Barton Community College art students will line the walls of the Shafer Art Gallery with their work during the “Barton Student Art Exhibit” juried art show from 6-8 p.m. Friday, April 1. The show runs through April 23.
The reception will include an awards ceremony where cash awards will be given out for each category. The awards were donated by: The Credit Union of America in Great Bend, Karen Shaner, Dr. Rick Abel, Don and Barbara Beahm, The Great Bend Tribune, Eagle Communications, Bob Feldt, Kent Weltmer and Maureen Leahy.
Art instructor Steve Dudek helped organize the awards and said he feels grateful for the generosity of the donors.
“We really want to thank them for helping support the Art Department,” he said. “It gives our students the feel of a real competition.

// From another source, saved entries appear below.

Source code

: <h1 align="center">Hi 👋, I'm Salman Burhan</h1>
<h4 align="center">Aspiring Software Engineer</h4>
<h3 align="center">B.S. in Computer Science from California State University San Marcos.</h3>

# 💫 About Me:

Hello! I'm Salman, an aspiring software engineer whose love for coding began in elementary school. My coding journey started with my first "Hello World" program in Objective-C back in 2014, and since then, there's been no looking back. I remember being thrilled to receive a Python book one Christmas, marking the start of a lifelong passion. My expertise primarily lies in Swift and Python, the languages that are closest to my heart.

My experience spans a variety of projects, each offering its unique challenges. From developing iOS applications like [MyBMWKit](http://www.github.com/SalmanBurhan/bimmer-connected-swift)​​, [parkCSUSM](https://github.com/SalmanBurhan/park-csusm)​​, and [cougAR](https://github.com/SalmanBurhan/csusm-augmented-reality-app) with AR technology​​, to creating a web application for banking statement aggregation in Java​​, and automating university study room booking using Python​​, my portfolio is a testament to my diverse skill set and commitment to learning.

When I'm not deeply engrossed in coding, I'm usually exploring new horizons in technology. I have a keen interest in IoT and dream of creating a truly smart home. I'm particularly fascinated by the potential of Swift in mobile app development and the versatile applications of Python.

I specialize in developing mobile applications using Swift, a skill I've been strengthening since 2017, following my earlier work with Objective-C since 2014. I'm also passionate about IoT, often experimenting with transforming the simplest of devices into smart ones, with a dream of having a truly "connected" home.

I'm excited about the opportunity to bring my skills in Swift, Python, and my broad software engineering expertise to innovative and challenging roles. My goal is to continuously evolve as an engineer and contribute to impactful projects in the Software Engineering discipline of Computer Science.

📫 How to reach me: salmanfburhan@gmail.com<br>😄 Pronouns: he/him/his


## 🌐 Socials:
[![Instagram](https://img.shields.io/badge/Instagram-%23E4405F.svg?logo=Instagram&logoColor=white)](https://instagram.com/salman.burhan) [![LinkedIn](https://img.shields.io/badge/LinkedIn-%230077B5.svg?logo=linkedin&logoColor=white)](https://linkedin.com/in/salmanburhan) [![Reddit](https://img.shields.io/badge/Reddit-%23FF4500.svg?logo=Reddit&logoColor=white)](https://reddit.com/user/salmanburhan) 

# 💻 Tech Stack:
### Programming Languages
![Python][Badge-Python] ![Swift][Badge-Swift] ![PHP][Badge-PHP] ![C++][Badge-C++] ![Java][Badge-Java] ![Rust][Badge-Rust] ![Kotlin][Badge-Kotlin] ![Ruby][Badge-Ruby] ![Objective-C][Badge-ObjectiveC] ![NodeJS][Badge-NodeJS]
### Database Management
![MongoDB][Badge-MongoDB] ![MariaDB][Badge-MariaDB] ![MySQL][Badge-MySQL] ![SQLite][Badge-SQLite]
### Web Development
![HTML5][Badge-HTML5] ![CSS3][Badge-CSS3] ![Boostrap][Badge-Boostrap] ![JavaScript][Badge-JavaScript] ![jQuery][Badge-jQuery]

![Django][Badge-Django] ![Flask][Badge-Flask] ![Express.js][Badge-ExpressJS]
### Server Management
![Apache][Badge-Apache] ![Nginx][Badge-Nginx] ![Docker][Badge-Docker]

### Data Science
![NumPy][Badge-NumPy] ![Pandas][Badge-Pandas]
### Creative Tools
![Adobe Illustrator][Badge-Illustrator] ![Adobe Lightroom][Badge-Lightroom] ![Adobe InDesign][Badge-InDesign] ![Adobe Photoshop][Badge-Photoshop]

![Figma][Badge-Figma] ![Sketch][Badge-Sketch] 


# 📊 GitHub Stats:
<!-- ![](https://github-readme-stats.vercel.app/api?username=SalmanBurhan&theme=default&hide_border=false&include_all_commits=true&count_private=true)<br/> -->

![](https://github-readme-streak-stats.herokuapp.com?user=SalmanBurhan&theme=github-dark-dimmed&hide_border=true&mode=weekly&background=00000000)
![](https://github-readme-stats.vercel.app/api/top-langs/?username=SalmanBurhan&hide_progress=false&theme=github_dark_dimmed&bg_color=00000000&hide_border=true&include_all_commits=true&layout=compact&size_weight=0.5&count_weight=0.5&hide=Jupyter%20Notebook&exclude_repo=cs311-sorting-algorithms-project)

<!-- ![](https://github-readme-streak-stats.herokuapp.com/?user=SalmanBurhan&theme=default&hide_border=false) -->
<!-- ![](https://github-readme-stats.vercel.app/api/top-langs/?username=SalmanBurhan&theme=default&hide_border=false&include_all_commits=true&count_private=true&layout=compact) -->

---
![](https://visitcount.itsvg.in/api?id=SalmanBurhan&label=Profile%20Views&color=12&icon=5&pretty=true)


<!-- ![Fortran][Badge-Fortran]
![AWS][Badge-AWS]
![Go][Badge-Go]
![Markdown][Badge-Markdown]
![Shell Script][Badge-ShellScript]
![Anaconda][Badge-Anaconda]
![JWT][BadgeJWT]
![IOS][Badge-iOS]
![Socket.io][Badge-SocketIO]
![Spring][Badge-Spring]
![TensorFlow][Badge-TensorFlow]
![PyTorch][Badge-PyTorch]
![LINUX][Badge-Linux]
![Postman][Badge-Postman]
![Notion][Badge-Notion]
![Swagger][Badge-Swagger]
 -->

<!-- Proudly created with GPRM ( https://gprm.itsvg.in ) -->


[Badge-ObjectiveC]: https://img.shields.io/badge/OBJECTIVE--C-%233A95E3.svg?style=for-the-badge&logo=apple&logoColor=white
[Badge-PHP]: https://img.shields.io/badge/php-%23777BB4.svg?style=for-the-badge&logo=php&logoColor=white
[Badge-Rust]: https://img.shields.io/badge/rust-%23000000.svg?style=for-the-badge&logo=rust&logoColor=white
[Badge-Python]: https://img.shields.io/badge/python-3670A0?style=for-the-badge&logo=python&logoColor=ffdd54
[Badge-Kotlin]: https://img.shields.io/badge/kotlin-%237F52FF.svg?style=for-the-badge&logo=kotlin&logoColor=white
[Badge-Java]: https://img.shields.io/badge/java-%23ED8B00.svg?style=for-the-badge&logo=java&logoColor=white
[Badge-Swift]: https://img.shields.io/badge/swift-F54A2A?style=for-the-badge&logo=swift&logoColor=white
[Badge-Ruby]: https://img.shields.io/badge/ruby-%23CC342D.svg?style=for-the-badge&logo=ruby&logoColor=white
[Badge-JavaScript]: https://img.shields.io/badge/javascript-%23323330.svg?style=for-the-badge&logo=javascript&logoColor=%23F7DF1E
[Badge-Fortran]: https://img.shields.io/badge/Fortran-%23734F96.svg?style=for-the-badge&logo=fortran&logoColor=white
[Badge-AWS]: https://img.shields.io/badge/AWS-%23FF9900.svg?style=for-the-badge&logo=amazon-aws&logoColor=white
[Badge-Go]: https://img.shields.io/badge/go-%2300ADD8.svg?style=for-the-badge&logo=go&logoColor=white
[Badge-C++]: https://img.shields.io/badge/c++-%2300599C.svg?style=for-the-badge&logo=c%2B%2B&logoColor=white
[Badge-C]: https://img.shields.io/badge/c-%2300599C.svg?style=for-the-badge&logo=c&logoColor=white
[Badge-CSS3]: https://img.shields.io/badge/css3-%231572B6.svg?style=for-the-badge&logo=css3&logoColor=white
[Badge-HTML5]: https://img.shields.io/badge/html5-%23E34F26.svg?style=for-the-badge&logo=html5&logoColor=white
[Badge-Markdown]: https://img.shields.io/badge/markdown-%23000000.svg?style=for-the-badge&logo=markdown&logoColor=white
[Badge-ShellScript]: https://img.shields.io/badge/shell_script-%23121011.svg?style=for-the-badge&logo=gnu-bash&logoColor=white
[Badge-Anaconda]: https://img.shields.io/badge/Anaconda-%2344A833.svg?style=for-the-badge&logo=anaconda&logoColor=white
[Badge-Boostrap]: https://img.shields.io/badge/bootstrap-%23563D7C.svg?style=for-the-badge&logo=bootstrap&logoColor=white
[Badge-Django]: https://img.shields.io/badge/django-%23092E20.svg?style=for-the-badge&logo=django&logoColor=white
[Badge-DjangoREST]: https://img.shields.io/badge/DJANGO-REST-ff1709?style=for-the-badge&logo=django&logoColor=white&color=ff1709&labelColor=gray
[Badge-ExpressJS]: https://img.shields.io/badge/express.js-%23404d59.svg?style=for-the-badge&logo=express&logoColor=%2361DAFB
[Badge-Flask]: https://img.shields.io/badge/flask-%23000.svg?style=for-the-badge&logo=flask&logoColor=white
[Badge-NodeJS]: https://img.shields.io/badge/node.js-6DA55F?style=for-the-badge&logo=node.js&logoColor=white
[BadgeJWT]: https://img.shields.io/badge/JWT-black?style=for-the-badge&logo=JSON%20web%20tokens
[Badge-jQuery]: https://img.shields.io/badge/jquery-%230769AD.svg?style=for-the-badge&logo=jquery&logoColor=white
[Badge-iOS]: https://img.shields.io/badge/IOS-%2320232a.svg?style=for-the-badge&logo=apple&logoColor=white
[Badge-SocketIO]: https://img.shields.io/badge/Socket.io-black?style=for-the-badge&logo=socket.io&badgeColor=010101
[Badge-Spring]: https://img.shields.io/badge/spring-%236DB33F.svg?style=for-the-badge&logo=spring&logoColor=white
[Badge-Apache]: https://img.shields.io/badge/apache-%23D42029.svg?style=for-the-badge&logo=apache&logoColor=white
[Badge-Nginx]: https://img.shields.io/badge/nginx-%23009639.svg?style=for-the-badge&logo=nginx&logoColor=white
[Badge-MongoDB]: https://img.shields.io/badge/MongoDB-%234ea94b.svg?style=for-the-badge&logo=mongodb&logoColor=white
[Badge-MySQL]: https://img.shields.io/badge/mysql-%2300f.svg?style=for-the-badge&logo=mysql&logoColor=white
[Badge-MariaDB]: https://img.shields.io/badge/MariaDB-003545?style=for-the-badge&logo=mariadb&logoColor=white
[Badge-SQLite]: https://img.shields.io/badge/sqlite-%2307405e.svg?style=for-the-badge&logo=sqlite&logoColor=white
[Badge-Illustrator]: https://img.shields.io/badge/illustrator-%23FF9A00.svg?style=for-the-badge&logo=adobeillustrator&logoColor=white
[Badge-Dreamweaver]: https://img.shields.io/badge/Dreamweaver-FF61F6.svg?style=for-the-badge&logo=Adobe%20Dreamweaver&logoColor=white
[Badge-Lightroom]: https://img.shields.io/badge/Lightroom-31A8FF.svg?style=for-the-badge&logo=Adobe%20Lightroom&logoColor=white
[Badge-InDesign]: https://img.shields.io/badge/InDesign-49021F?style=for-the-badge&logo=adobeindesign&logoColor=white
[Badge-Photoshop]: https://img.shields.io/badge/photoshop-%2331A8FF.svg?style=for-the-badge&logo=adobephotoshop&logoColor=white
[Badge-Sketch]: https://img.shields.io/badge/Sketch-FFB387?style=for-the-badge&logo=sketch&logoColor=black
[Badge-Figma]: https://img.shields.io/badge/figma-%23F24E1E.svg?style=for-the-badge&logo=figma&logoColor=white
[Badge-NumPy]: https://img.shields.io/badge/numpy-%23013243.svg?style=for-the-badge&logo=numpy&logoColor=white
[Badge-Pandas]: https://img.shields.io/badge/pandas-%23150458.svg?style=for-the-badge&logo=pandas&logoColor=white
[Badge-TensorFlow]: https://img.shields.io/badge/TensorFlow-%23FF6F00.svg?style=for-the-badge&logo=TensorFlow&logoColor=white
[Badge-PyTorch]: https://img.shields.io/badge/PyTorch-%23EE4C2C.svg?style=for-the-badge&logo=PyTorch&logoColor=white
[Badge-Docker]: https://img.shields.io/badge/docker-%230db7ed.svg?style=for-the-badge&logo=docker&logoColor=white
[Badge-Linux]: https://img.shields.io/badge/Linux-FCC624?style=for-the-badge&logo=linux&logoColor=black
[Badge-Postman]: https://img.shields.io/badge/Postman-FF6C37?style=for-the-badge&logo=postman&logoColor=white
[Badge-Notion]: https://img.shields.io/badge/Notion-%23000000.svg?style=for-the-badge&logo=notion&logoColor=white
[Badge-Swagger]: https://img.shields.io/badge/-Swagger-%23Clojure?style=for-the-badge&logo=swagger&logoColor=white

It lets them see that they can win awards for their art. The students are very appreciative of this and it’s a big honor for them to get one.”
Shafer Art Gallery Director Dave Barnes said the student exhibit is an important part of encouraging artists.
“Each year we have the opportunity to showcase the work being produced in art classes at Barton Community College, and I do mean work,” he said. “The labor and effort these students have put into the objects displayed in this exhibit is phenomenal, but their labor alone does not make art. The famous polyglot mathematician Michael Polyani in his book ‘Meanings,’ says art making is a social skill, a collaboration between the audience and the artist. If the work is not seen and talked about, the artist is just a fabricator. It is only in conversation and dialogue that things become meaningful or become art. Student work must be seen to be validated as art. This show is our opportunity to enter into the process of validating our student artists’ work and vision and making of it, art with meaning.”
The show will be judged by Head of the Art Department at McPherson College Wayne Conyers. He has his Master of Fine Arts from Fort Hays State University.